-- Text provided follows --
Eduardo HERNANDEZ, Petitioner–Appellant, v. Marion SPEARMAN, Respondent–Appellee.

No. 09–55306.

Decided: August 22, 2014

Before HARRY PREGERSON and MARSHA S. BERZON, Circuit Judges, and CAROL BAGLEY AMON, Chief District Judge.* Tony Faryar Farmani (argued), Farmani, APLC, San Diego, CA, for Petitioner–Appellant. Stephanie C. Brenan (argued), Deputy Attorney General; James William Bilderback, II, Supervising Deputy Attorney General, Office of the California Attorney General, Los Angeles, CA, for Respondent–Appellee.

OPINION

Petitioner Eduardo Hernandez's federal habeas corpus petition was dismissed as untimely after the district court refused to apply the “prison mailbox” rule to calculate the dates of Hernandez's filings. The district court found the rule inapplicable because a prisoner other than Hernandez delivered the petition to prison authorities for mailing to the clerk of court. We hold that the prison mailbox rule applies to such a circumstance and, accordingly, reverse the dismissal of Hernandez's petition.
-- Text provided concluded --
▶ _The problem_:
From the court opinion above, extract the passage starting at "Eduardo HERNANDEZ, Petitioner–Appellant, v." and ending at "CA, for Respondent–Appellee.", copying it word for word.
-- Information provided follows --
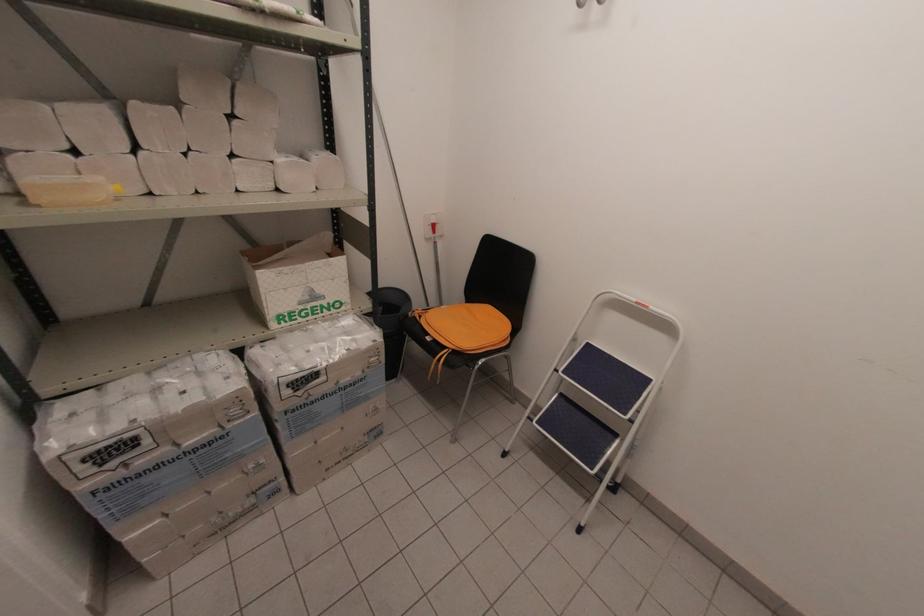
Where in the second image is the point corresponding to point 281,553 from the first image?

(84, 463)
-- Information provided concluded --
▶ _Expected answer_:
Eduardo HERNANDEZ, Petitioner–Appellant, v. Marion SPEARMAN, Respondent–Appellee.

No. 09–55306.

Decided: August 22, 2014

Before HARRY PREGERSON and MARSHA S. BERZON, Circuit Judges, and CAROL BAGLEY AMON, Chief District Judge.* Tony Faryar Farmani (argued), Farmani, APLC, San Diego, CA, for Petitioner–Appellant. Stephanie C. Brenan (argued), Deputy Attorney General; James William Bilderback, II, Supervising Deputy Attorney General, Office of the California Attorney General, Los Angeles, CA, for Respondent–Appellee.